Programming is an art, the more you practice, the better you get. The amount of time required is totally subjective, but you need to have worked on a couple of projects before you can call yourself an experienced programmer.

You can read hundred different programming books but none of the theory books will teach you more than just the syntax of the language/ programming paradigm.

There is a huge difference between theory and practice, and no matter how much at home you are with the theory, you'll be pretty much be stumped when you will create your first big or medium scale project, and I am saying about a complete project and not some modules that you created over a weekend.

Programming is much more than just knowing syntaxes or paradigms, it is about creating an end product, with all error handling done, you need to design the code and the UI so it is usable.

>You can read hundred different programming books but none of the theory books will teach you more than just the syntax of the language/ programming paradigm.

Huh? That's not true. I wouldn't call a book that teaches you a programming language a programming book. Art of Computer Programming is a programming book, and I guarantee that you'll learn more than just a programming language from it.

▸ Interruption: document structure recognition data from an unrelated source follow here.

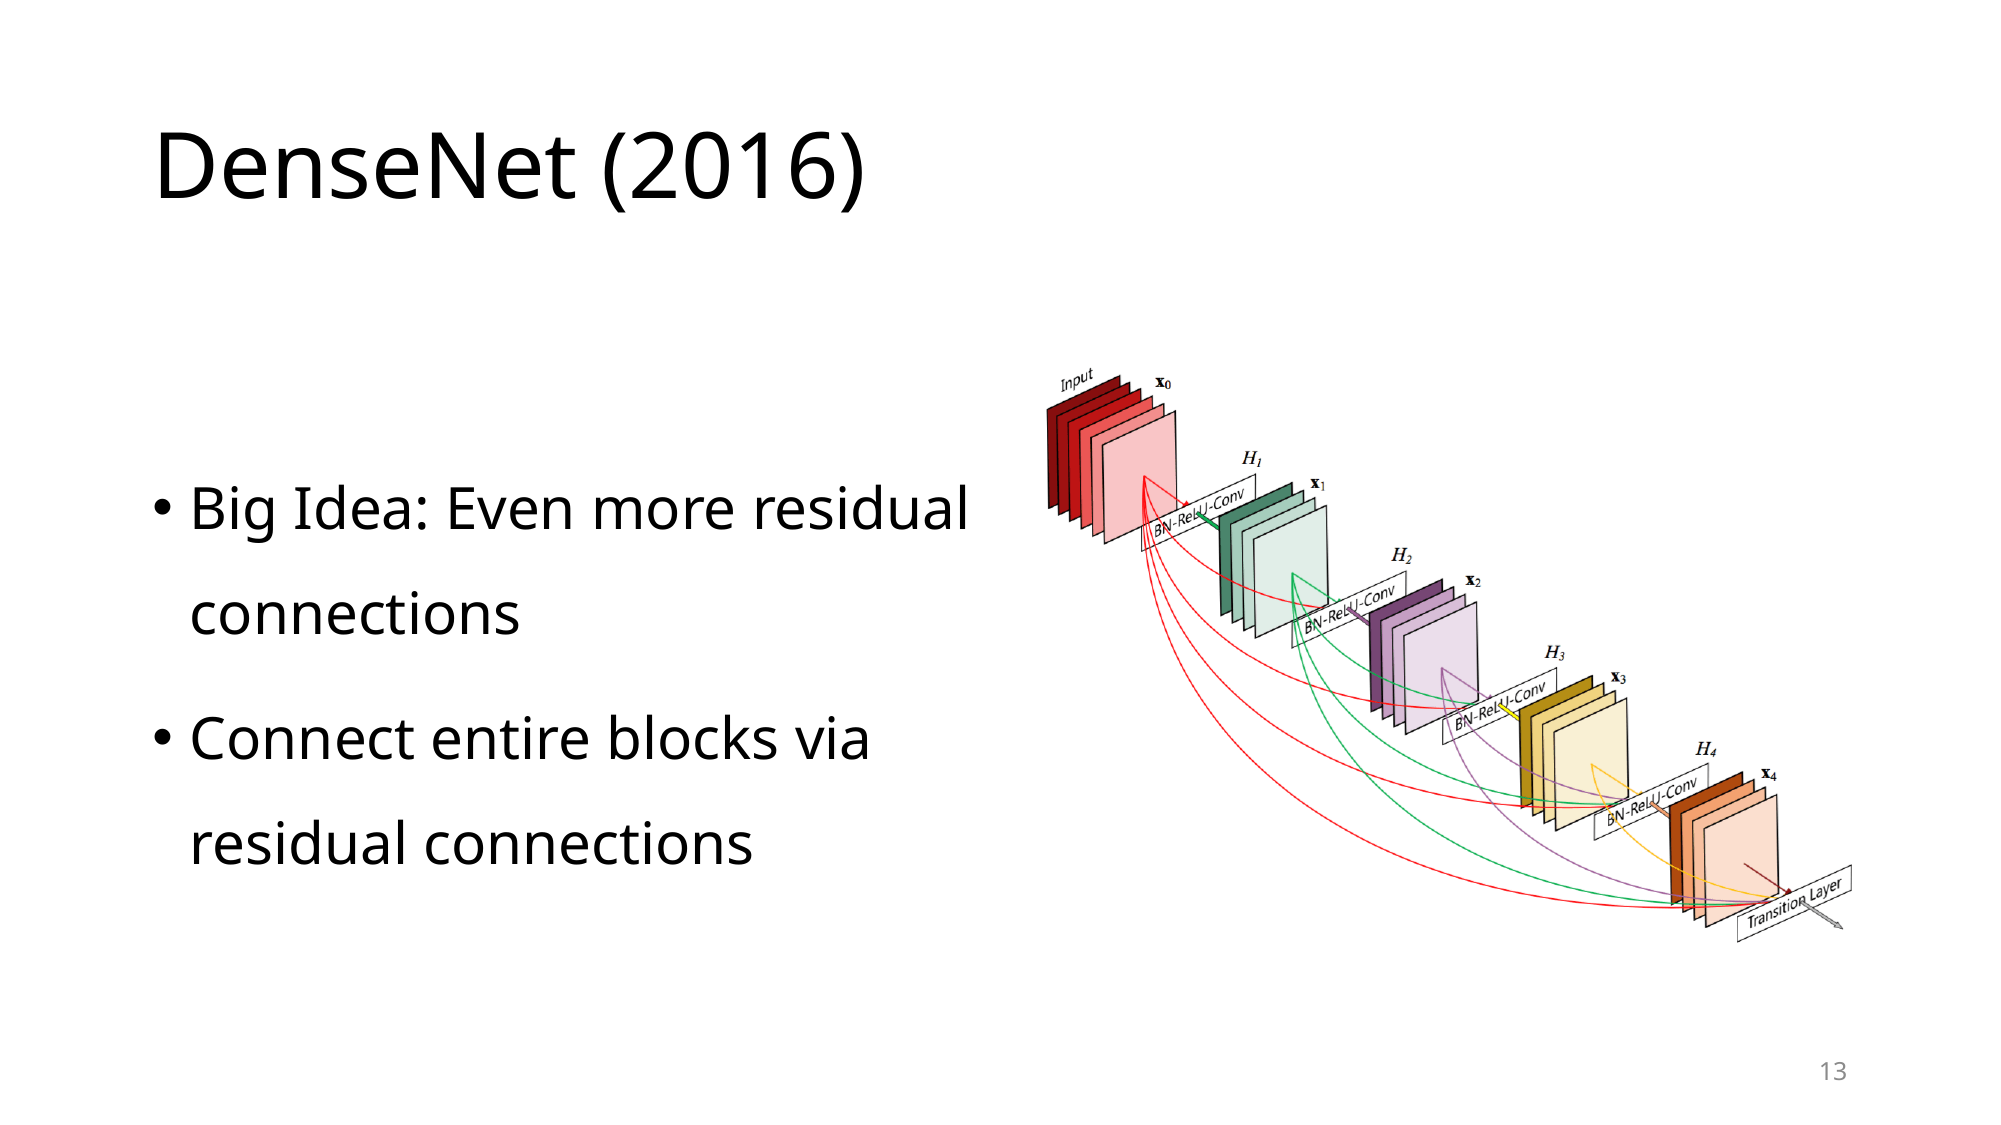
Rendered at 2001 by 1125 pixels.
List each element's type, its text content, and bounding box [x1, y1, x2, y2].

slide_number 13 [1412, 1042, 1863, 1103]
list Big Idea: Even more residual connections Connect entire blocks via residual connections [137, 299, 988, 1014]
title DenseNet (2016) [137, 59, 1863, 278]
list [1012, 350, 1863, 963]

Or Introduction to Algorithms. Or books about operating systems, or computer graphics. These are all programming books.

Okay then don't call them a programming book, call them a language book.

What I had meant to say was that just reading a python book won't make you a programmer, it goes in the same way about any other definition of programming books you may call, one has to practice to gain perfection regardless of which books are called programming ones and which ones aren't.

I've been programming iOS/Obj-c for about 3 years. I was shipping apps after the first few months. I had income in the first year. The income wasn't particularily easy, I was very strategic about the types of apps I created. I was also lucky to rank well on some keywords.

As for Swift vs Obj-C, I don't know if theres enough resources for swift yet. Also most libraries/open source stuff will probably be Obj-c.

To address your Swift question, please don't try to learn Swift. It is not worth it, at least not at first. The main thing that matters (is difficult to learn) is the Cocoa Touch library, which was made with Objective-C for Objective-C. So, if you try to start with Swift it will be much more difficult. Once you're comfortable with Cocoa Touch you can decide whether you want to look at Swift or not. You'll be fine learning Objective-C.